*What to produce*
Starting with the line containing "locality: Papua, Milne" and going on through the line containing "collector number: 0614", copy those lines of the listing, substituting "collected by" for "collectors" and leaving everything else as it is.

*Records for this exercise*
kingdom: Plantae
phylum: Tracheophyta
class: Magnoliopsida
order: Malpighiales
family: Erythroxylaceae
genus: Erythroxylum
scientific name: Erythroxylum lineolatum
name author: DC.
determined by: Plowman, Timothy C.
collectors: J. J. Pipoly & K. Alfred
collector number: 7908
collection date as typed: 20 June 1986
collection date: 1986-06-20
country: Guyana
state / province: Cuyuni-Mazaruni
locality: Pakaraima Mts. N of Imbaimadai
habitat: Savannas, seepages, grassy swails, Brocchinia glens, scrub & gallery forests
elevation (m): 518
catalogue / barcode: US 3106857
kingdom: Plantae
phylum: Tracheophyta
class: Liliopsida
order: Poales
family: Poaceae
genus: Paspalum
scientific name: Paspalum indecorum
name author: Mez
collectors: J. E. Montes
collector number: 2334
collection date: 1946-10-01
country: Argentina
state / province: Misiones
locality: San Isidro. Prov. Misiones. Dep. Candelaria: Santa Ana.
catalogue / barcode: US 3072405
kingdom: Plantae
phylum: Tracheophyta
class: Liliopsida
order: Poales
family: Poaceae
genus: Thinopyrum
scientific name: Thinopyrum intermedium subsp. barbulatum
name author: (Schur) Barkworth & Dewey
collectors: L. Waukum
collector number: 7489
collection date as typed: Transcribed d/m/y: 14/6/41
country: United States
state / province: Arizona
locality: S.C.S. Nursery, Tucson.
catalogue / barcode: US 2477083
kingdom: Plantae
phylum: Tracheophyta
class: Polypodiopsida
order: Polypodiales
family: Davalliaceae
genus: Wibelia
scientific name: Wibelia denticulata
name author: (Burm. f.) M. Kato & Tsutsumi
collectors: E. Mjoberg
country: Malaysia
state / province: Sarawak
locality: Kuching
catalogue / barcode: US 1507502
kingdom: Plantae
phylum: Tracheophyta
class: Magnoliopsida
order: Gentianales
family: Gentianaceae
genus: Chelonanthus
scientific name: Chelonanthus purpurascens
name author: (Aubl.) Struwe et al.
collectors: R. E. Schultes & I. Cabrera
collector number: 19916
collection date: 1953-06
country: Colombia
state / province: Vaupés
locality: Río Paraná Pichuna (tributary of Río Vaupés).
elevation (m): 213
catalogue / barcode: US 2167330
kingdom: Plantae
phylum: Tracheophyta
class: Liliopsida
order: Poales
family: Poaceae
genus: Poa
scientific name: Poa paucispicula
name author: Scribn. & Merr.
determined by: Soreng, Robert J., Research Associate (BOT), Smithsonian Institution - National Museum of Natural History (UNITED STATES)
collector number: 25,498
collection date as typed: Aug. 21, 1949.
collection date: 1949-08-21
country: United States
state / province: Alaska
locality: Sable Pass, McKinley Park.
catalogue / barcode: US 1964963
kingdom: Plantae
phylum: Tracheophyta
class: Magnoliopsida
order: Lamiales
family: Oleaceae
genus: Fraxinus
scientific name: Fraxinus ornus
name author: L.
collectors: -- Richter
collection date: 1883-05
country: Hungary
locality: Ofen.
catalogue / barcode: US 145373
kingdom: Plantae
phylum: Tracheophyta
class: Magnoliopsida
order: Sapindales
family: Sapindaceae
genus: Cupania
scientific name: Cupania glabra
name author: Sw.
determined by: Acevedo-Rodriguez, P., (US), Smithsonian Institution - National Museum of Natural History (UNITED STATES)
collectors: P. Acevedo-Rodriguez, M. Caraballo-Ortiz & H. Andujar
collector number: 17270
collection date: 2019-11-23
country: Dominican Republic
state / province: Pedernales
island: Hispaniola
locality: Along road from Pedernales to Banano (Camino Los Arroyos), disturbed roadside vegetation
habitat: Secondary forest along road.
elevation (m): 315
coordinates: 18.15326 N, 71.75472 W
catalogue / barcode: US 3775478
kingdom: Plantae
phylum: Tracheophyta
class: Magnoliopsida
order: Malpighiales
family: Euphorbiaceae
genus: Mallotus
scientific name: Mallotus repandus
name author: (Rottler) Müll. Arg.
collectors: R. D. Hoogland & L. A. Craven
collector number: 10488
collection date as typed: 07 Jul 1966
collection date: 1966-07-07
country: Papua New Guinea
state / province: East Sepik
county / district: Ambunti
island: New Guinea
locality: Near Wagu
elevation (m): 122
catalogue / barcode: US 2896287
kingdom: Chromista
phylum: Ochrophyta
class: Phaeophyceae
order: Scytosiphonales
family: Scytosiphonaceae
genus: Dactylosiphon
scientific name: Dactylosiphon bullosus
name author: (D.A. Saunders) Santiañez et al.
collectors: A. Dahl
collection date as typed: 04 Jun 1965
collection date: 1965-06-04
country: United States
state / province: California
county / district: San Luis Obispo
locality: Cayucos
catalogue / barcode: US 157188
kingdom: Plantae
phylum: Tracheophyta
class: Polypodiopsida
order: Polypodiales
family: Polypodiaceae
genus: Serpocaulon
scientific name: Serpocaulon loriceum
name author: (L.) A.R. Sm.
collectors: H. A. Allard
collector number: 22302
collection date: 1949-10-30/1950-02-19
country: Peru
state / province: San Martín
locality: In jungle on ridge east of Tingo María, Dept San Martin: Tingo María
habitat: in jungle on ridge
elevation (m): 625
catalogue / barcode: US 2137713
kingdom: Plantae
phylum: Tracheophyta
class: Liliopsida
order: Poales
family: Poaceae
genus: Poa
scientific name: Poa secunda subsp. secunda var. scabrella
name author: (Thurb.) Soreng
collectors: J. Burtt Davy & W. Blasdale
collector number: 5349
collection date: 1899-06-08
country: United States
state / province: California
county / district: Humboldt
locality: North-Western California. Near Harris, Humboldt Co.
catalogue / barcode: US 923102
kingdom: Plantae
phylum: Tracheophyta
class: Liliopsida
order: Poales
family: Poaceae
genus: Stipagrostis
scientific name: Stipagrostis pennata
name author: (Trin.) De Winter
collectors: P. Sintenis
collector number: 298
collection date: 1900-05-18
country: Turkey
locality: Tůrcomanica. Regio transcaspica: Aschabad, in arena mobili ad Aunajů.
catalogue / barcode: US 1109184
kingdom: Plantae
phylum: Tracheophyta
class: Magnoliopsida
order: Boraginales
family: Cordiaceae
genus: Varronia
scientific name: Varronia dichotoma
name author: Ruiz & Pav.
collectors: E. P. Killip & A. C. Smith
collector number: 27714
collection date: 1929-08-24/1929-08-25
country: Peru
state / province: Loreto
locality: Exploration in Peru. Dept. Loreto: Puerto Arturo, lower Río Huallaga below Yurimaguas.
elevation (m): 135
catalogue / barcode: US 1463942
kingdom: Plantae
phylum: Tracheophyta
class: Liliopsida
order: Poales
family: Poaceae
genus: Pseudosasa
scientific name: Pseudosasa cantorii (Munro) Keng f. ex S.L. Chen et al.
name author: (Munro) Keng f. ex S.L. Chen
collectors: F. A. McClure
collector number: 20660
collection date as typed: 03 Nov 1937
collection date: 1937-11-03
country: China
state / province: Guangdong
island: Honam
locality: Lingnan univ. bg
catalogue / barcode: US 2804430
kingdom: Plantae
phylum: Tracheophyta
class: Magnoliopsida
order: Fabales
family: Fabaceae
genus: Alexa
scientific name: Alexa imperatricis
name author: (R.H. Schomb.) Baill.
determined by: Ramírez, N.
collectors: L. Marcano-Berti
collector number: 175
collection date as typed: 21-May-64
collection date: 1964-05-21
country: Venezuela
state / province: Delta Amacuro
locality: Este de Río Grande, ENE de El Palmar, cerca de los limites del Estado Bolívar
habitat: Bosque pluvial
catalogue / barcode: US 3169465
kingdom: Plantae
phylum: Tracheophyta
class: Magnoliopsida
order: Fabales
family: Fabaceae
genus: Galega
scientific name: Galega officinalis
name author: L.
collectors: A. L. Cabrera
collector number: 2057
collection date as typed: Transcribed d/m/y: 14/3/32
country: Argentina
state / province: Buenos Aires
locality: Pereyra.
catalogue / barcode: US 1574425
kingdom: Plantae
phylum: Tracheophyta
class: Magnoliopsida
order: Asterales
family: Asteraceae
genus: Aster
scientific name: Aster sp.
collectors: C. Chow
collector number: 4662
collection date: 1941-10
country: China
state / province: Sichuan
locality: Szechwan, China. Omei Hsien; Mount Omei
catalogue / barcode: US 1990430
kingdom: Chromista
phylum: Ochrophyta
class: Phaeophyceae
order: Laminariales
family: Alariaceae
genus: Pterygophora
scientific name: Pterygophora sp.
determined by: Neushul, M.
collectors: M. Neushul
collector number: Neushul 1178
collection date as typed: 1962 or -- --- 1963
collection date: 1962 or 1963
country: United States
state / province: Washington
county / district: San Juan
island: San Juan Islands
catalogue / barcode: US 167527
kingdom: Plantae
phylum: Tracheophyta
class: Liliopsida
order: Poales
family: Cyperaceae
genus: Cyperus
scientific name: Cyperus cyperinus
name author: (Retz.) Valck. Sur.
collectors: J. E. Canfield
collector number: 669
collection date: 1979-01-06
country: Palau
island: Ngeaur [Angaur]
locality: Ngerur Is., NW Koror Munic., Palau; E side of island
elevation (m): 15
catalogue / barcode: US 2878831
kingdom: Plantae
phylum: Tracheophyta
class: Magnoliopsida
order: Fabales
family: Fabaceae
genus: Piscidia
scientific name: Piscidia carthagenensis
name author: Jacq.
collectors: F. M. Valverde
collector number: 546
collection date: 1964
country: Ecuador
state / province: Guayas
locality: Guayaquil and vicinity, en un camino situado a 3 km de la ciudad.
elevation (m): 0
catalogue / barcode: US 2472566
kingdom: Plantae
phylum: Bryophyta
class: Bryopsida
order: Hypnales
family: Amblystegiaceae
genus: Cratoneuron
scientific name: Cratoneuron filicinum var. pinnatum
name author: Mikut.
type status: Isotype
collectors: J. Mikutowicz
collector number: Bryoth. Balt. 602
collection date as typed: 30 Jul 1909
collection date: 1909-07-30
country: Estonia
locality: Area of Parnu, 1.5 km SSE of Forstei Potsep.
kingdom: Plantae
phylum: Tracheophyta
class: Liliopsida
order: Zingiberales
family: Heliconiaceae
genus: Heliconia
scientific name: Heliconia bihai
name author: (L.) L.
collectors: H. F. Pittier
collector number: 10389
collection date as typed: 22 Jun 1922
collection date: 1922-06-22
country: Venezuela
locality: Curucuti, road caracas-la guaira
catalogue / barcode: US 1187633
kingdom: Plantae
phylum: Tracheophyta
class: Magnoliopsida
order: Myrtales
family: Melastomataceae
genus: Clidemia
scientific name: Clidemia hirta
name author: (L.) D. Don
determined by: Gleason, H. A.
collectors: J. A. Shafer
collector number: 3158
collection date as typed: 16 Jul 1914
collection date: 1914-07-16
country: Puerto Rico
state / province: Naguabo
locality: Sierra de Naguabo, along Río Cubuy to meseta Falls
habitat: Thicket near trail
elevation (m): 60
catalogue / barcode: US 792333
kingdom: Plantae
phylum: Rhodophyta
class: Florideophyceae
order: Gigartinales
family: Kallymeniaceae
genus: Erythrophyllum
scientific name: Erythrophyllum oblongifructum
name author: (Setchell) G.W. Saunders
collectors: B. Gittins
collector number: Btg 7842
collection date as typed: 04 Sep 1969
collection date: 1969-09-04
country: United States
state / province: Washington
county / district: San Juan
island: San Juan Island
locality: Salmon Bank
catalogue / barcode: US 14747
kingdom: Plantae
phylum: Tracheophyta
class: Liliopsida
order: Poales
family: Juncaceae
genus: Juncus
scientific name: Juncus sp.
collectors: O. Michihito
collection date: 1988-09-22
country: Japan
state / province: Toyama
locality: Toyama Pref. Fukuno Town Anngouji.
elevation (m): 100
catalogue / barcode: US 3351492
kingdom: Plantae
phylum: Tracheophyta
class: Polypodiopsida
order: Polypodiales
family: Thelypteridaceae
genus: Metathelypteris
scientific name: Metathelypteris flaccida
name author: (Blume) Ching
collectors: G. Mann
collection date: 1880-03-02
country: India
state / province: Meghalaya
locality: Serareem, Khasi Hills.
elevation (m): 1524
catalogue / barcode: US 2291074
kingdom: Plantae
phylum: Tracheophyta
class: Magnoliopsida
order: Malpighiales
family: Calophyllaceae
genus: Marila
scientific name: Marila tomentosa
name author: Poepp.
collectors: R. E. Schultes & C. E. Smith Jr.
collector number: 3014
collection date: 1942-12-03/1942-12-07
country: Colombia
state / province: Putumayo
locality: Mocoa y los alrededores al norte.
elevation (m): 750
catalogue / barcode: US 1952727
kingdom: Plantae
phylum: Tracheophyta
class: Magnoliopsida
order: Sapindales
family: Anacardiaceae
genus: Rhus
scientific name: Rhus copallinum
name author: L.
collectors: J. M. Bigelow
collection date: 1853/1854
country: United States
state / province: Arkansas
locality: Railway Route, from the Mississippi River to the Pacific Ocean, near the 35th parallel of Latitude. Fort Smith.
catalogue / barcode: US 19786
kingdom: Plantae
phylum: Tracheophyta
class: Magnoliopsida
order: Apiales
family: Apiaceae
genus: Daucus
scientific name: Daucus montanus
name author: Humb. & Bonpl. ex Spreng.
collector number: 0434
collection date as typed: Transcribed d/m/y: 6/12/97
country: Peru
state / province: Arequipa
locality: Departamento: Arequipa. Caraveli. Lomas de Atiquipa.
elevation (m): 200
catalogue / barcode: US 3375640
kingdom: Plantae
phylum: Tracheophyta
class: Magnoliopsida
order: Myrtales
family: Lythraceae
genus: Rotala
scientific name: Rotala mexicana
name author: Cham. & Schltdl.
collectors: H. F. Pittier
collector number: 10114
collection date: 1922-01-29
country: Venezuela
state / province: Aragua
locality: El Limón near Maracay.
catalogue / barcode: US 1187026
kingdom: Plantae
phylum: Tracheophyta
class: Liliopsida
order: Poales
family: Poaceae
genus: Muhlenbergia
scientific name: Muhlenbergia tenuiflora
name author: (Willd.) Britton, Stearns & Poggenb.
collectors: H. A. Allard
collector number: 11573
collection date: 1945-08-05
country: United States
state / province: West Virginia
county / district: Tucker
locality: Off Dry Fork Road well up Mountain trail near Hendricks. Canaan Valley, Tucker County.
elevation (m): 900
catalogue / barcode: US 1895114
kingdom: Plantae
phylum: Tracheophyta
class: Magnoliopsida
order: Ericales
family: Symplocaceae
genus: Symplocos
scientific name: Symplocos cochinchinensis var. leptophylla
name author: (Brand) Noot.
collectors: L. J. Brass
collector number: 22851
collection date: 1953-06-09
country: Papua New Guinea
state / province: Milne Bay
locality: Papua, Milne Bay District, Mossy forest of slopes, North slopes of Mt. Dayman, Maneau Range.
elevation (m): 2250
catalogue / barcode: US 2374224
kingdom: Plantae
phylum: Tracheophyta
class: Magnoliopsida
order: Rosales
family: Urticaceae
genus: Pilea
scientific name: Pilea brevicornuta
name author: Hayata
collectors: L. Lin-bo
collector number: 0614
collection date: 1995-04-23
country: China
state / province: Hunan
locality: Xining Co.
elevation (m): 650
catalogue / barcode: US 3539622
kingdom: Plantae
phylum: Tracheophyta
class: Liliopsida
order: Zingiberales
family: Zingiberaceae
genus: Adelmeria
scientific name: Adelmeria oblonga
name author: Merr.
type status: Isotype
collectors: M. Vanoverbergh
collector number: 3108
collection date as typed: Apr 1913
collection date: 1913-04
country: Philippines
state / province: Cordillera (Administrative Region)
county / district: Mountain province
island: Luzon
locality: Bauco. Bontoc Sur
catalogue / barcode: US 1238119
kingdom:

*Answer to the task*
locality: Papua, Milne Bay District, Mossy forest of slopes, North slopes of Mt. Dayman, Maneau Range.
elevation (m): 2250
catalogue / barcode: US 2374224
kingdom: Plantae
phylum: Tracheophyta
class: Magnoliopsida
order: Rosales
family: Urticaceae
genus: Pilea
scientific name: Pilea brevicornuta
name author: Hayata
collected by: L. Lin-bo
collector number: 0614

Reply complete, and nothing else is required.